L’amore per la montagna e il nuovo progetto
In quel periodo la famiglia ha cominciato a frequentare le montagne della Valtellina per le vacanze, un luogo sicuramente più adatto per Giulia e Flavio, in considerazione del fatto che il clima è migliore, l’ambiente più favorevole e le città decisamente più a misura rispetto alla capitale. Ed è in questo periodo che il sogno di Giulia comincia a prendere forma e a trasformarsi in una possibile realtà: lasciare Roma e trasferirsi a vivere a Sondrio. Per la famiglia il 2015 si è rivelato l’anno magico, in cui tutti gli incastri si sono magicamente realizzati. Un nuovo lavoro ,una nuova casa a Sondrio, il trasloco, le nuove scuole, i nuovi amici.
Oggi Giulia ha 11 anni e ha maturato molte consapevolezze, proprio grazie al ruolo importante e attento dei genitori nel combattere l’emarginazione e la discriminazione, sempre in agguato in questa nostra società. E’ perfettamente inserita nella sua classe multiculturale della prima media che ha cominciato a frequentare presso l’Istituto Comprensivo Paesi Orobici “Sassi”, dove dopo un solo mese ha anche avuto in dotazione un tablet, visto che oggi le nuove tecnologie possono essere di notevole aiuto.

* **DATI FORNITI**:
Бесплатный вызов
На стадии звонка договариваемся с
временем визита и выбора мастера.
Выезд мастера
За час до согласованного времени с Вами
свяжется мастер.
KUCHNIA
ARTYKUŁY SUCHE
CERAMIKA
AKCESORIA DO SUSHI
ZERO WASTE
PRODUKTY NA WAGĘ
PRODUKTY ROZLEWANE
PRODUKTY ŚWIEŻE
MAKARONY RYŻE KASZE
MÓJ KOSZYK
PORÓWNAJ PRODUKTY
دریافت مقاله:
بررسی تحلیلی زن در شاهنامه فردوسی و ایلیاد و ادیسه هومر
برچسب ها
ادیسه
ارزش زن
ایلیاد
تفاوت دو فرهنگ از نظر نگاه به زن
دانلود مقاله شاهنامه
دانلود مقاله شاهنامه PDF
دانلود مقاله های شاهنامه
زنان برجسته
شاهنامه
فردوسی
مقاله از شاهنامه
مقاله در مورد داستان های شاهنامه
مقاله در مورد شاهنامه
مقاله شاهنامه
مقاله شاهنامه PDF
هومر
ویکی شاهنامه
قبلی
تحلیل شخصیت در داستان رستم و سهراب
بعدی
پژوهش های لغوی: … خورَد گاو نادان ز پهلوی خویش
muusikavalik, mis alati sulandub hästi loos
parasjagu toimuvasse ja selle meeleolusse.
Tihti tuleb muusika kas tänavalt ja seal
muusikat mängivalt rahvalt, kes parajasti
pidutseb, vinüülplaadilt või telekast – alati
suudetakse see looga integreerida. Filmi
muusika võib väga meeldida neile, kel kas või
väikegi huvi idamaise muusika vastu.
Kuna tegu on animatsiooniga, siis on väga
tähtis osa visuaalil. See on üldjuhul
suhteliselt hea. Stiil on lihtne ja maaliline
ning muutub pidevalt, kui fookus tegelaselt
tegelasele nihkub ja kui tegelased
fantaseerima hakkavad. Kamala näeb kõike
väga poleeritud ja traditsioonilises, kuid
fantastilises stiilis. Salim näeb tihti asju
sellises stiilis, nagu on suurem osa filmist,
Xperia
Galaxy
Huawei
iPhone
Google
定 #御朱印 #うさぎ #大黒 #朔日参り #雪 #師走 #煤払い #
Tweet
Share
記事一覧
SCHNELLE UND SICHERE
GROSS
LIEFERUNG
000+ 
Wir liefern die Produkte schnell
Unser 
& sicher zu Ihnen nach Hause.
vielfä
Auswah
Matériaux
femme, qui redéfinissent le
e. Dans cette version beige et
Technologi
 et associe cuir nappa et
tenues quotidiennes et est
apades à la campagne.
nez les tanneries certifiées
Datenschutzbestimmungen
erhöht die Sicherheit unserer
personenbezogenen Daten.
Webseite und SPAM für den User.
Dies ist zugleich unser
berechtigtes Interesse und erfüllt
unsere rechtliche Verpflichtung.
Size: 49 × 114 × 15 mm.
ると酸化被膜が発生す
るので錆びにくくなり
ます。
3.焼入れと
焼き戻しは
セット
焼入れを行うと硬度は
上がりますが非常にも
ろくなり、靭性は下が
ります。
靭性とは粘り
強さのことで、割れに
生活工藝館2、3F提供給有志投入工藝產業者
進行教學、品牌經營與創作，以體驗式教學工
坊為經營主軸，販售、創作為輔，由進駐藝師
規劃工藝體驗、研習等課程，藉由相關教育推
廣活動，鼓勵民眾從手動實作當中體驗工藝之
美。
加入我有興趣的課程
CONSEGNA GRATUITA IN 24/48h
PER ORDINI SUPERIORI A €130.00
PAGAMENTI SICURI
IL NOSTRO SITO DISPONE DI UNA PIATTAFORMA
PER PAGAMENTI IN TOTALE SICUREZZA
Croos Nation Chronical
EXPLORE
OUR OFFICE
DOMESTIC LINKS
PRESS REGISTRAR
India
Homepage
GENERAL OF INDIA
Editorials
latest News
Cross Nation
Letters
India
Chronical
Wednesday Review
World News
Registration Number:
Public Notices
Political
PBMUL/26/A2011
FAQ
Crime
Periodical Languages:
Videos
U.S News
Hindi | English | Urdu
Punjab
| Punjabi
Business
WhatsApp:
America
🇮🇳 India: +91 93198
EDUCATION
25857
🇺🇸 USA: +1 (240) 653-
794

* **PARTI DELL'ESERCIZIO**:
a - Puoi estrarre dal brano sul trasferimento a Sondrio il passaggio da "Oggi Giulia ha" a "di notevole aiuto.", copiandolo parola per parola?
b - Sapresti continuare il brano sul trasferimento a Sondrio a partire dalla sua ultima frase?

* **RISPOSTE AI COMPITI**:
a -
Oggi Giulia ha 11 anni e ha maturato molte consapevolezze, proprio grazie al ruolo importante e attento dei genitori nel combattere l’emarginazione e la discriminazione, sempre in agguato in questa nostra società. E’ perfettamente inserita nella sua classe multiculturale della prima media che ha cominciato a frequentare presso l’Istituto Comprensivo Paesi Orobici “Sassi”, dove dopo un solo mese ha anche avuto in dotazione un tablet, visto che oggi le nuove tecnologie possono essere di notevole aiuto.

b -
Anche la partecipazione alle attività dell’oratorio, coordinate in maniera eccellente da Don Francesco supportato da un team di infaticabili volontari di ogni età, il Grest estivo insieme a 130 nuovi potenziali amici è stata, per Giulia, un veicolo di inserimento immediato e sereno nel nuovo contesto di vita Il fratellino Flavio ha iniziato la prima elementare e anche per lui la scelta del trasferimento da Roma sta portando ottimi risultati. Entrambi i bambini sciano, Giulia ha soppiantato il pianoforte con il clarinetto, che suona con entusiasmo e con il quale si è esibita durante il concerto di Natale a scuola, suonando insieme ai suoi compagni una canzone di Céline Dion.
Certo, per i genitori di bambini albini l’attenzione deve essere sempre molto alta nei passaggi della vita, stimolandoli continuamente a leggere positivamente ciò che la vita offre come opportunità e fornendo un modello sfidante nei confronti delle diverse situazioni.
“Mamma sai, io qui non mi accorgo di essere albina”, è l’affermazione di Giulia per esprimere al meglio la sua serenità ritrovata, e l’altra constatazione, particolarmente significativa, è “Mamma, qui l’albinismo lo conoscono!”.